How to Protect Endangered Marlin

marlin_270207

Marlin, a fish distinguished by a long bill, brilliant colors and sleek body shapes that allow them to swim at extraordinary speeds are disappearing in staggering numbers.

Known for their beauty, they are also fished commercially and can be found on menus worldwide. Unfortunately, continued consumer demand for marlin in U.S. restaurants and at seafood retailers is endangering the future of this majestic fish.

Three major marine conservation groups, the International Game Fish Association, the National Coalition for Marine Conservation and the Billfish Foundation have teamed up to draw awareness to the plight of marlin.

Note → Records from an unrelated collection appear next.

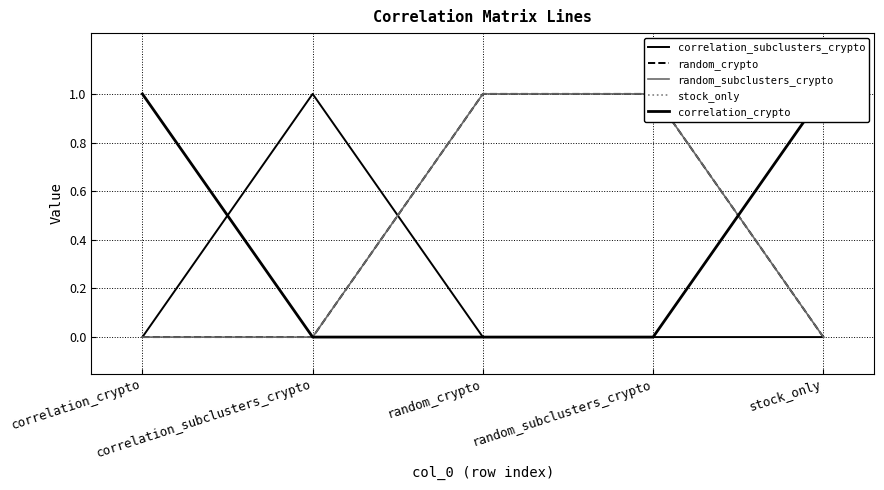

True or false: random_crypto has more than 0 interior local peaks.

False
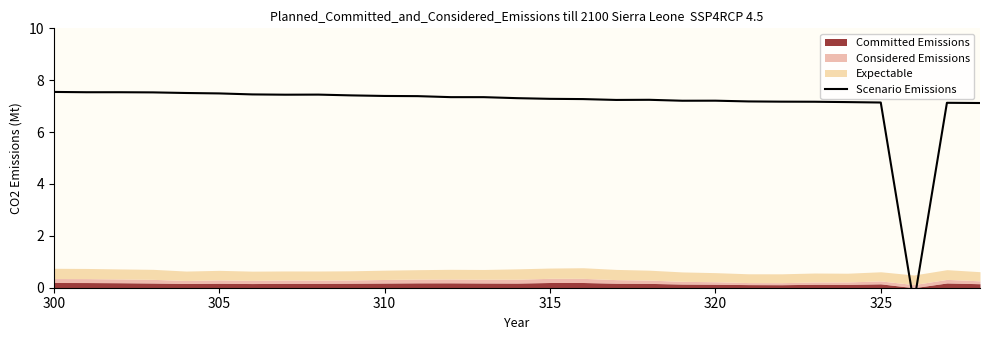

Reading right to left, list all the values displayed in this chart.

7.1	7.1	-0.6	7.1	7.2	7.2	7.2	7.2	7.2	7.2	7.2	7.2	7.3	7.3	7.3	7.3	7.3	7.4	7.4	7.4	7.4	7.4	7.5	7.5	7.5	7.5	7.5	7.5	7.5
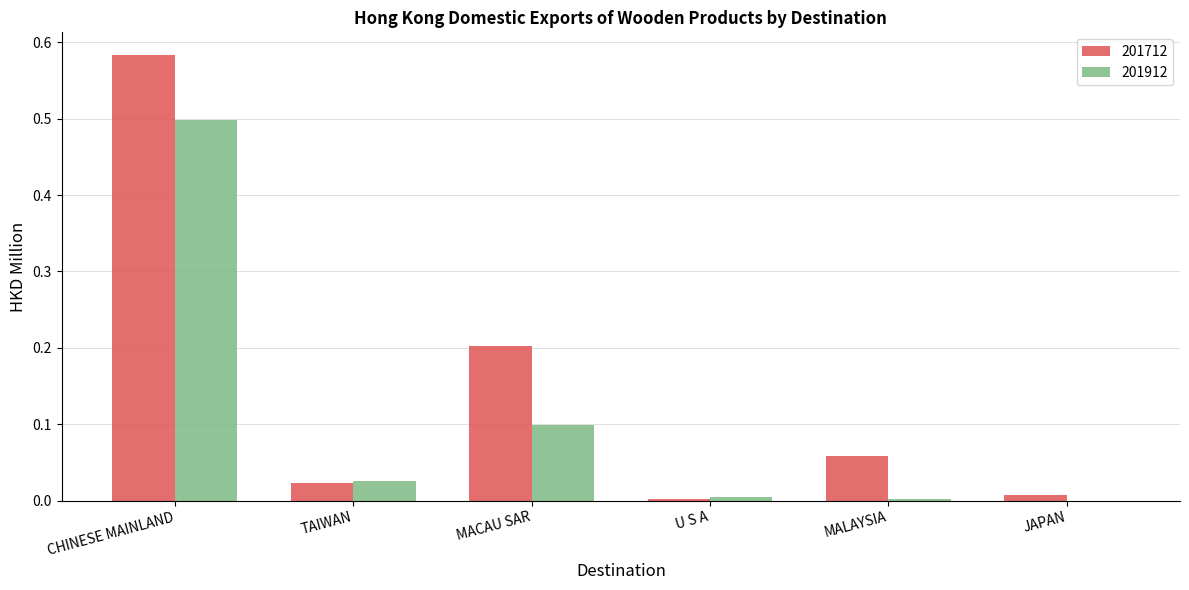

What is the maximum value for 201912?

0.5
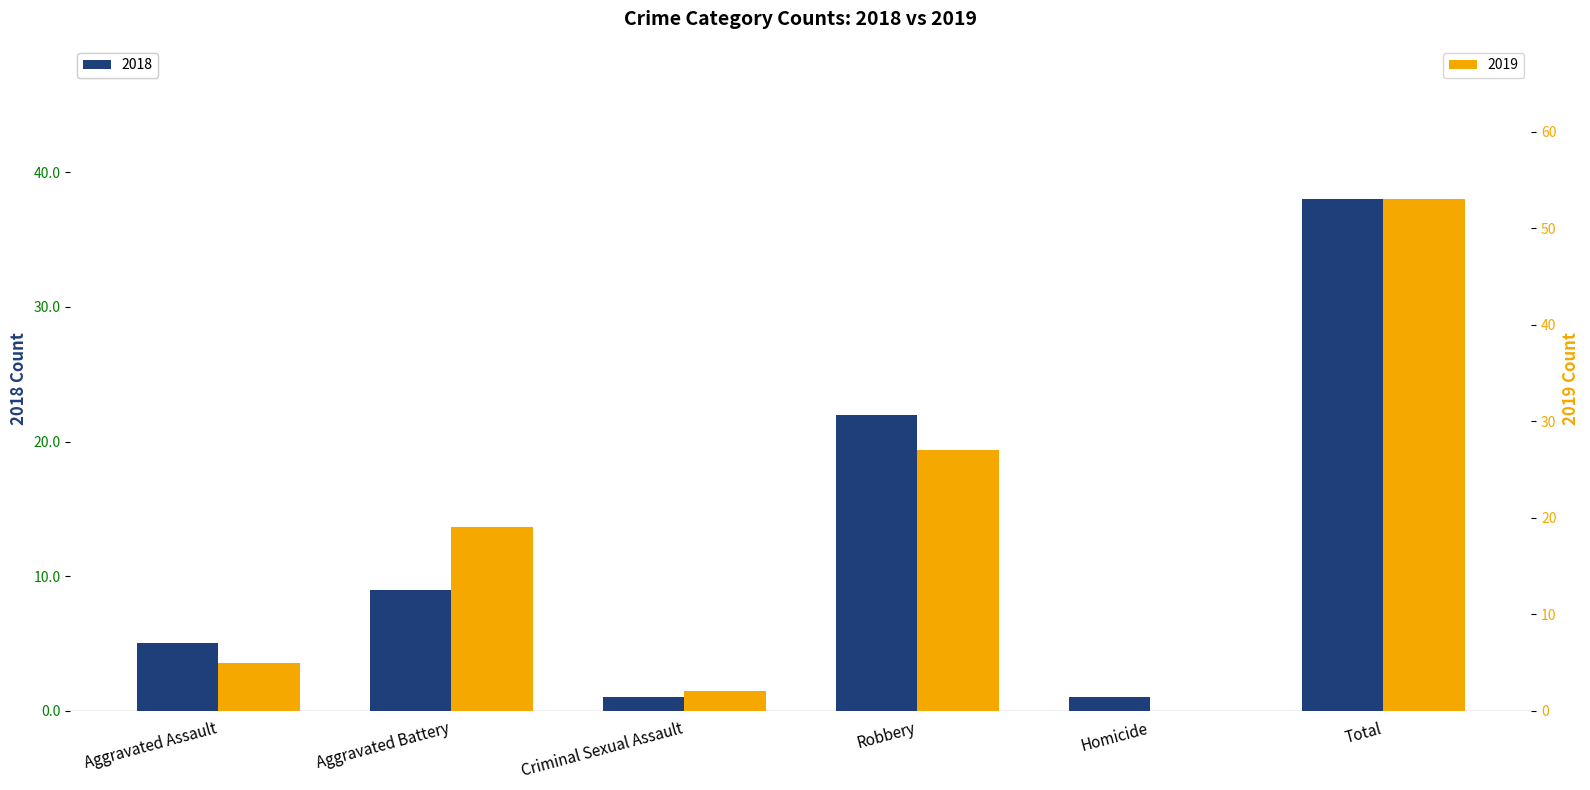

How many 2018 values are between 1 and 22?

5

“Take Marlin Off the Menu,” is a campaign urging consumers to stop eating marlin, and restaurants to take marlin and other billfish such as sailfish and spearfish off their menus.

In addition to being endangered, the three marine conservation groups also want to alert consumers and restaurant chefs about the potential health risks of eating marlin meat, which contains higher than normal levels of mercury.

If you still enjoy fish but want a better alternative, there are many options. When choosing what type of fish to eat, consider more sustainable species such as mahi mahi, halibut, wild (not farmed) salmon, trout, some types of tuna (albacore and skipjack), and some types of snapper (gray, lane, yellowtail).

Billfish populations have plunged over the past several decades as a direct result of commercial tuna and swordfish fleets that catch marlin by accident, according to Ellen Peel, president of The Billfish Foundation.

Commercial fishing accounts for more than 90 percent of annual marlin mortality. Many recreational fishermen now practice catch and release of marlin and other billfish, a conservation effort spreading throughout North America.

“We want to take a bite out of the commercial fishing of marlin and other billfish by persuading consumers and restaurant chefs that it’s simply uncool to eat marlin,” says Jason Schratwieser, director of conservation for the International Game Fish Association.

The “Take the Marlin Off The Menu” campaign is taking aim at U.S. restaurants and grocery stores primarily because the U.S. is the world’s largest importer of billfish. That’s despite laws that currently make it illegal to commercially harvest marlin, sailfish and spearfish from the Atlantic Ocean.

You can find marlin-free restaurants listed on campaign’s Web site, www.takemarlinoffthemenu.org. The campaign invites as many restaurants and seafood retailers as possible to take a “marlin free” pledge in exchange for having the campaign promote those businesses to hundreds of thousands of concerned consumers and recreational anglers throughout the U.S.

“There has never been more urgency than now,” says Ken Hinman, president of the National Coalition for Marine Conservation. “If we don’t stop the widespread consumption of billfish, these magnificent ocean predators will disappear from our seas. It’s simply that critical.”